Entonces se giró y caminó lentamente hacia la oscuridad. Una nube de polvo marrón rojizo se levantó borrándolo de su vista, como una tormenta en Marte.
Hela, 2727
El capitán ultra se llamaba Heckel y su nave,
Tercera Gasometría
. Había bajado en una lanzadera de casco rojo y un diseño muy anticuado: una tríada de esferas unidas con marcas de tarántula. Incluso para estándares actuales, Heckel le pareció a Quaiche un individuo extraño. El traje de movilidad que traía cuando subió a la
Lady Morwenna
era un armatoste monstruoso de cuero y latón, con juntas de fuelle de goma y placas metálicas con remaches.
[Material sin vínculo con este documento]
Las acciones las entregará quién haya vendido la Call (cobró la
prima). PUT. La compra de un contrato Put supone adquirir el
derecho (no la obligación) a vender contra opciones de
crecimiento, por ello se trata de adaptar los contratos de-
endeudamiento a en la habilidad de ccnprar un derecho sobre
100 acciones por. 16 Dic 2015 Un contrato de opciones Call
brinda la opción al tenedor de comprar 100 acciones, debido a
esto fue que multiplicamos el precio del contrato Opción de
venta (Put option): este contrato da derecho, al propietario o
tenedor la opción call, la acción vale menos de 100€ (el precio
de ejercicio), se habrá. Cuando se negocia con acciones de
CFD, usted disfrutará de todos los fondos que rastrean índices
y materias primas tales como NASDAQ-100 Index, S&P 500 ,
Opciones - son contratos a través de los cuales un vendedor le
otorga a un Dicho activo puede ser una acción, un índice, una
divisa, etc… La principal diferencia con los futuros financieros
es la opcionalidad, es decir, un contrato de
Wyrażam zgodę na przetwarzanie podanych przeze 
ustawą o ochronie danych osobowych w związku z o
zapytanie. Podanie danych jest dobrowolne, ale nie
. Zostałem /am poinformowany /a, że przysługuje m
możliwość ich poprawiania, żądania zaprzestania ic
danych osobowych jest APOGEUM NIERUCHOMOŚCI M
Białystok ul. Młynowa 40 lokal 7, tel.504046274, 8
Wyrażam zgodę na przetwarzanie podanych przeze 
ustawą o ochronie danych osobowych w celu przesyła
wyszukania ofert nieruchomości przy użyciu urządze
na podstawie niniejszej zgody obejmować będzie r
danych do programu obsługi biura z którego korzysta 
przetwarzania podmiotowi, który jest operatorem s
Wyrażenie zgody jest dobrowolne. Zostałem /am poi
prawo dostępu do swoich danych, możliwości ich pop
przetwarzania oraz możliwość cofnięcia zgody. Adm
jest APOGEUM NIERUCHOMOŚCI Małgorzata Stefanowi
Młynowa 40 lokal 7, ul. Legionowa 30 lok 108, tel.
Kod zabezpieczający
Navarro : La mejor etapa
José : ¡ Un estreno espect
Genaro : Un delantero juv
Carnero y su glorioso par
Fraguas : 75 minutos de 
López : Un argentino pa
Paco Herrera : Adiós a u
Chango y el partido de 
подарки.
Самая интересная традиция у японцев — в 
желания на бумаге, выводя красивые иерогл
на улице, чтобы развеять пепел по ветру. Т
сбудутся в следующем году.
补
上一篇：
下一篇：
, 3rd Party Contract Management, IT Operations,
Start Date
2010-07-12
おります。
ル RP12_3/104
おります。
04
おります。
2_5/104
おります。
Tras las pequeñas pantallas para los ojos de su casco, protegidas por rejillas, se movían adelante y atrás unos limpiaparabrisas para quitar la condensación. Salía vapor de las articulaciones y los cierres mal cuidados. Le acompañaban dos asistentes que constantemente estaban abriendo y cerrando las escotillas del traje, manipulando controles y válvulas de latón. Cuando Heckel hablaba, su voz surgía de un órgano de tubos en miniatura que salía de la parte de arriba de su casco. Tenía que ajustar constantemente los mandos en su pecho para evitar que la voz sonase demasiado estridente o demasiado grave.
Quaiche no entendía nada de lo que Heckel decía, pero eso no era un problema: Heckel también había traído consigo a una intérprete. Era una mujer bajita con ojos de cachorro que vestía un traje espacial más moderno. Su casco se replegaba, doblándose como la cresta de una cacatúa para que todos pudieran ver su cara.
—Tú no eres una ultra —señaló Quaiche a la intérprete.
—¿Tiene eso alguna importancia?
—Simplemente me parece divertido, eso es todo. Así empecé yo, haciendo ese mismo tipo de trabajo.
—Eso debió de ser hace mucho tiempo.
—Pero siguen teniendo dificultades para negociar con los que son como nosotros, ¿a que sí?
—¿Nosotros, deán?
—Sí, humanos de base como tú y yo.
Ella disimuló bastante bien, pero Quaiche notó su reacción de sorpresa. Se vio a través de los ojos de ella: un anciano reclinado en un diván, mortalmente frágil, rodeado por una corte de espejos móviles, con los ojos pelados como una fruta. No llevaba las gafas de sol puestas.